Skip to content

ibis.pyspark col_vals_in_set produces invalid SQL #335

@mark-druffel

Description

@mark-druffel

Sorry, I hate opening so many issues in the same week. I've been testing a big PR on my side and these things are cropping up, don't want to lose site of them even if I code around some for now.

Description

I think col_vals_in_set might not work properly when using ibis.pyspark. It looks like the issue might actually be with narwhals, but I'm having a tough time debugging.

The duckdb validation works, but he pyspark validation generates this SQL which fails (scrubbed for readability):

SELECT 
  campaign_id,
  start_date, 
  end_date, 
  campaign_name, 
  channel_id, 
  target_id, 
  campaign_code, 
  outbound_file_name, 
  execution_cost, 
  campaign_manager, 
  target_cell_names, 
  channel_id IN (303, 304, 441, 461, 621) AS `pb_is_good_` 
FROM comms_media_dev.dart_core.test_campaign WHERE channel_id IN (303, 304, 441, 461, 621) IS NULL

Reproducible example

I created a simple df, wrote to parquet in the working directory, and read it into duckdb & pyspark via ibis:

import ibis
import os
import pandas as pd
import pointblank as pb
import numpy as np
from pyspark.sql import SparkSession
from ibis import _

pdf = pd.DataFrame({
    'id': range(1, 101),
    'value': np.random.rand(100),
    'category': np.random.choice(['A', 'B', 'C'], 100)

| Work item |
Reproduce the passage of the bug report above, starting with "Skip to content" and going on through "some for now.".

| Data shown |
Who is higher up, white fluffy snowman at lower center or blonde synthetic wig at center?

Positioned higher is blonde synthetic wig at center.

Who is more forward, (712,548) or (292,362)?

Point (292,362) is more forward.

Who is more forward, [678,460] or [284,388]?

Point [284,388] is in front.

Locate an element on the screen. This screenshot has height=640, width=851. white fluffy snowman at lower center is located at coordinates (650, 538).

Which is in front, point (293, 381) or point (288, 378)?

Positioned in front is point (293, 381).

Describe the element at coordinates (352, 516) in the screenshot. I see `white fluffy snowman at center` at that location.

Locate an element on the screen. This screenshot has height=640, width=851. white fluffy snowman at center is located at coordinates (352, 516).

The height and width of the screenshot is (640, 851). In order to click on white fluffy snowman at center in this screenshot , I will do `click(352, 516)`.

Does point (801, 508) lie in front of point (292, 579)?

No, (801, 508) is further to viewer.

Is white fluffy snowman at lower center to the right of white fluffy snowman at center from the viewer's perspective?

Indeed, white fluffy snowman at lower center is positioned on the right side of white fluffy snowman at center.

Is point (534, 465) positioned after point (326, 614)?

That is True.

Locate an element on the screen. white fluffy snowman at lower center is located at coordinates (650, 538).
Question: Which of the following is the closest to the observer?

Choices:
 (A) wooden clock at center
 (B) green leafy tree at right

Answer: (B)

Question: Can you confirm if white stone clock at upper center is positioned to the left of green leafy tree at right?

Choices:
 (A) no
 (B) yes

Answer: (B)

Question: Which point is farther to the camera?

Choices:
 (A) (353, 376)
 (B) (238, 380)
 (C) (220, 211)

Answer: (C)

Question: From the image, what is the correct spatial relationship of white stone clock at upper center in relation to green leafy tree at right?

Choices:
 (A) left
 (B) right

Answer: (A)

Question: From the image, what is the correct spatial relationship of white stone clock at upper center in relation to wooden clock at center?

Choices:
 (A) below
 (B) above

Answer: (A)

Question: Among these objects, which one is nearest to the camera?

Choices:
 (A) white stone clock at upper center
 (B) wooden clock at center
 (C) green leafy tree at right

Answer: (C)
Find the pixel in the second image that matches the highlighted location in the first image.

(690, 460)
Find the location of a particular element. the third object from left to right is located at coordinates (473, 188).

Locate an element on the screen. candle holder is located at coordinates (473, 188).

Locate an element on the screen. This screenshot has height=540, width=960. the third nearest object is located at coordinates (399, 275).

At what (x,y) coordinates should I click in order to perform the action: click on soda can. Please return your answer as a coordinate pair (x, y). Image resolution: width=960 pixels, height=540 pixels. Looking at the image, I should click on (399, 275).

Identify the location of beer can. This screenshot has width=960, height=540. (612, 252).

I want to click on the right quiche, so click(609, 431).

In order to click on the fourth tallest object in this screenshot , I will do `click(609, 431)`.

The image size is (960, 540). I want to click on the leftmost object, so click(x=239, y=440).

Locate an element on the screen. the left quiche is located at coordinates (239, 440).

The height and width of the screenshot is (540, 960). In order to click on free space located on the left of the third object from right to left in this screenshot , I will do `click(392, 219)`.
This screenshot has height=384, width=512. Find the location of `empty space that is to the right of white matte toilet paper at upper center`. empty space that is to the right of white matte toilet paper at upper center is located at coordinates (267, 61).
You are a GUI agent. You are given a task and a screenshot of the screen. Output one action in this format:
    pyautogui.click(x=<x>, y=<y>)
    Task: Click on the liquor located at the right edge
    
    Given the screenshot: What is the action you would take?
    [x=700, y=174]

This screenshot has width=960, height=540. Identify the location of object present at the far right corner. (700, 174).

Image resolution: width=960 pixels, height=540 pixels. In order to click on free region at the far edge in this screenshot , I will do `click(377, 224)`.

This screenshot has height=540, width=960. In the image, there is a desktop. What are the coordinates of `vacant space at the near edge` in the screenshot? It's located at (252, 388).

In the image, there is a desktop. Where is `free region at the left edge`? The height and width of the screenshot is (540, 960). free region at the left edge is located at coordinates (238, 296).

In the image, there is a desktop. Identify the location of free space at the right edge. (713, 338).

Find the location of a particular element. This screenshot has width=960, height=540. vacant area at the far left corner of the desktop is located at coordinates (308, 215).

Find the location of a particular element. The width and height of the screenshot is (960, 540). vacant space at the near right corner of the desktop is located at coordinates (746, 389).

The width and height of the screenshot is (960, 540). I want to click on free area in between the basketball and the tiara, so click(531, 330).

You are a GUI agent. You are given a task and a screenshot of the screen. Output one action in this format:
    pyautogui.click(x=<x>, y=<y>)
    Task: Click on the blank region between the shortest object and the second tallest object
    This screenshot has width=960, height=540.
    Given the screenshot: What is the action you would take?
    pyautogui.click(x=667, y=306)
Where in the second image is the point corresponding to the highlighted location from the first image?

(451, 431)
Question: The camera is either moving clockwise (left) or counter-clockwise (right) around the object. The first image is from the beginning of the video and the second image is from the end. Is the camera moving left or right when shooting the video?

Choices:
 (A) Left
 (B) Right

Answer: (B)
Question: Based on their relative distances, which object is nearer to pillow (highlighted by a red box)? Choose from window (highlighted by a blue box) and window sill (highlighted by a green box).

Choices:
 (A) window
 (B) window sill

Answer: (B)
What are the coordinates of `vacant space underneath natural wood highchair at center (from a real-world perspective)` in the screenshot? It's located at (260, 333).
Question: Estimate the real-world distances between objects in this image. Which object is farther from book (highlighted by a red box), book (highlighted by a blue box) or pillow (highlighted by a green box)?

| Output for this exercise |
Skip to content

ibis.pyspark col_vals_in_set produces invalid SQL #335

@mark-druffel

Description

@mark-druffel

Sorry, I hate opening so many issues in the same week. I've been testing a big PR on my side and these things are cropping up, don't want to lose site of them even if I code around some for now.